Dutch farmers have been protesting a government plan to curb nitrogen pollution, while a regulatory crackdown on misrepresenting ESG portfolios is likely to cull growth in the sector.
In a June 23, 2022 letter, the American Bankers Association and bank trade associations around the US asserted that they should be at liberty to make their lending and investment decisions, and that “banks should not be used as proxies to effectuate environmental or other social policy goals.
Environmentalists are worried the global rollback of ESG would derail the concerted efforts to address the problem of climate change.

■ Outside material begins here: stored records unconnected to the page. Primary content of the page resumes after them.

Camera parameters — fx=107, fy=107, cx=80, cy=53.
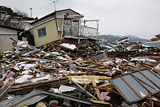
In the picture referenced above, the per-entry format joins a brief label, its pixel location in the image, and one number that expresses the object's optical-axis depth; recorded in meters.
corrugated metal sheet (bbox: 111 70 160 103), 2.59
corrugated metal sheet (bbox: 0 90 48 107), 2.49
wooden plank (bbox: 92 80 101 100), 2.89
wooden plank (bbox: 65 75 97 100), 2.84
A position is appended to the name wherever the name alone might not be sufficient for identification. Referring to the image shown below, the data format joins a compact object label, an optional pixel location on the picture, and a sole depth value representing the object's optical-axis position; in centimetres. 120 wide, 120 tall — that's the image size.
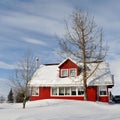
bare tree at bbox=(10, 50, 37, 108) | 1660
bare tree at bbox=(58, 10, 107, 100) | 1959
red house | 2185
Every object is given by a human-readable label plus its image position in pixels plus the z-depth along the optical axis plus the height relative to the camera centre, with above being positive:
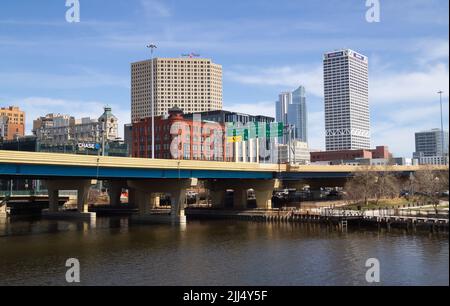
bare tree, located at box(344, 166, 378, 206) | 101.88 -1.03
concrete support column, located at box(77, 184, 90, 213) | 101.12 -3.15
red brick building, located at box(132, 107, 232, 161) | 185.75 +16.69
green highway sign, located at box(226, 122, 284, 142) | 121.94 +13.32
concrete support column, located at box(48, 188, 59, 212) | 112.52 -3.64
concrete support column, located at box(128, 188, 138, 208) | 130.76 -3.54
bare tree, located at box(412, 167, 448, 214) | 80.88 -0.89
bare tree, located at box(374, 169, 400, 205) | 104.12 -1.22
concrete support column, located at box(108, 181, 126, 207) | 128.25 -2.76
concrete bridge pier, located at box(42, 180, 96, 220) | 100.38 -2.74
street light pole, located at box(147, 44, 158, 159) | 88.79 +23.83
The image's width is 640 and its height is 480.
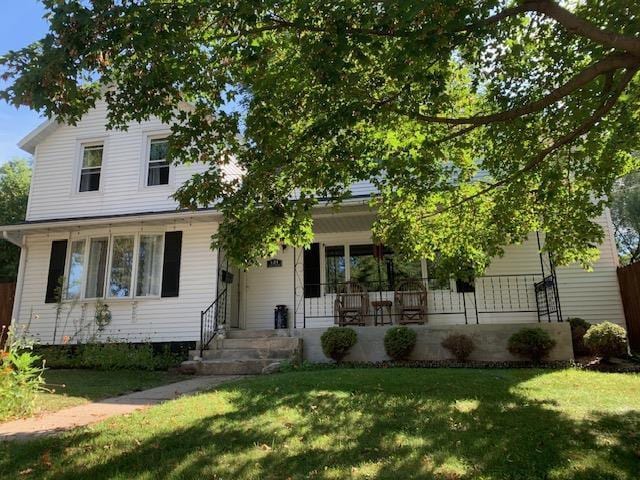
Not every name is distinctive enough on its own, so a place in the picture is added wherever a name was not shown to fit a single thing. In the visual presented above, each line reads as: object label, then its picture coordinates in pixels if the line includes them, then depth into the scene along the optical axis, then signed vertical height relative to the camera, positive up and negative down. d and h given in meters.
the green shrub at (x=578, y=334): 10.91 -0.06
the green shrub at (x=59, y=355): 12.27 -0.48
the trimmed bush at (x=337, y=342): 10.70 -0.18
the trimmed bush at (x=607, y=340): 9.69 -0.18
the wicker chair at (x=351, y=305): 12.68 +0.77
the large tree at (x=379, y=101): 4.42 +2.69
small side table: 12.41 +0.68
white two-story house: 12.77 +1.76
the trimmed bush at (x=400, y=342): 10.48 -0.19
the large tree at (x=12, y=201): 22.81 +7.12
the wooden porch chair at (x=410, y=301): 12.48 +0.85
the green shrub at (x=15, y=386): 6.12 -0.63
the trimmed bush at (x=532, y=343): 9.93 -0.23
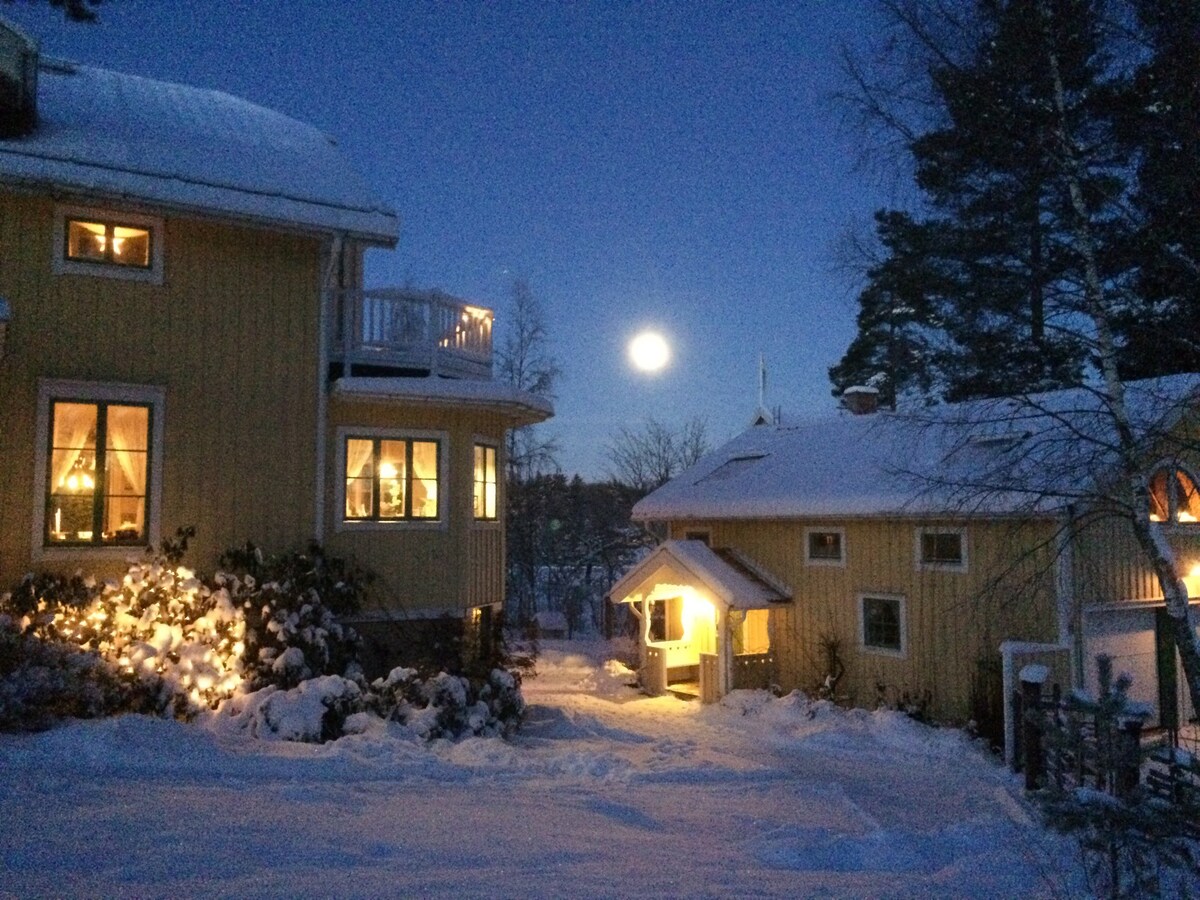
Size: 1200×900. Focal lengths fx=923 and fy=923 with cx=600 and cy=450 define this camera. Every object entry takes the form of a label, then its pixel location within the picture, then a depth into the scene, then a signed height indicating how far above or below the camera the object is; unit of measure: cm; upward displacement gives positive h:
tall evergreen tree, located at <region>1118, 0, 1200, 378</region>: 891 +367
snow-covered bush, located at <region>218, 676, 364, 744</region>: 986 -179
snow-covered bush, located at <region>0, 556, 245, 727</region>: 948 -103
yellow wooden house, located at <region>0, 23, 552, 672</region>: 1099 +241
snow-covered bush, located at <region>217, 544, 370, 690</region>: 1088 -83
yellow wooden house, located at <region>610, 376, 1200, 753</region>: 1378 -52
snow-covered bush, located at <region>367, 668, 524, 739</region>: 1084 -191
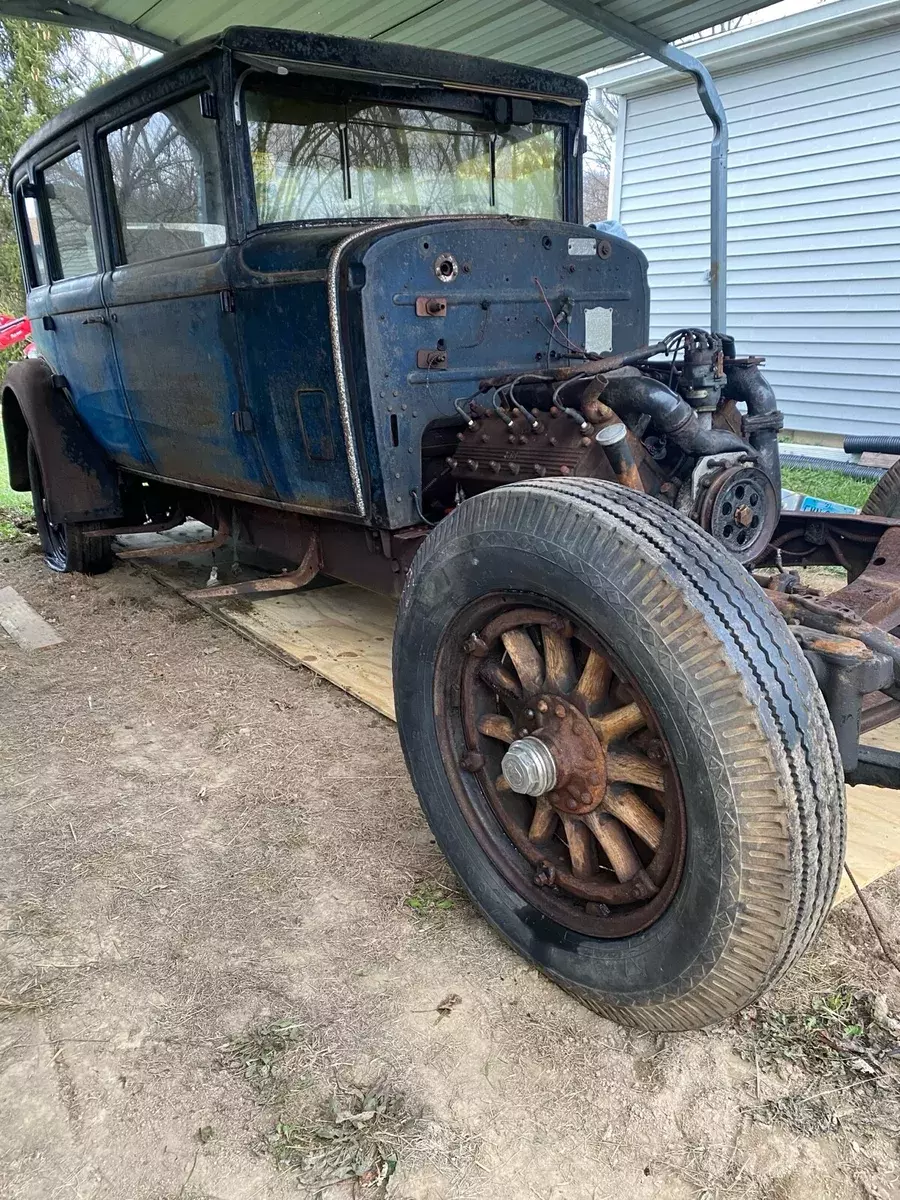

The International Monetary Fund (IMF) says many climate opportunities are unable to secure sufficient financing while those that do are most likely to attract a small pool of specialized investors demanding high returns in a developing and relatively illiquid asset class, with debt being the main instrument
Stakeholders are calling for reforms in the approach to address the shortcomings of the ESG structures.
ESG suffers from certain flaws including a lack of universal reporting standard, being voluntary hence unenforceable, and greenwashing where firms hoodwink the public on compliance.
In Kenya for instance, only seven out of 63 listed firms have complied with the NSE directive to begin making the disclosures following the release of the guidelines in December 2021. This low compliance is linked to the fact that there is currently no enforcement of the guidelines.
Despite the rollback, climate change remains one of the most challenging issues that countries will face in the coming decades.
The recent spikes in the cost of fuel and food—and the resulting risks of social unrest—underline the importance of investing in green energy and boosting resilience to shocks.
Kenya is looking for a sustainable way to enhance climate change financing including the Financing Locally Led Climate Action Programme (FLLoCA), the first national model of devolved climate finance, which supports partnerships between government and citizens to identify and invest in solutions to address climate change.
Through collaborative partnerships between communities and both the national and county governments, the programme aims to build capacity for planning, budgeting, reporting, and implementation of local climate actions in partnership with communities.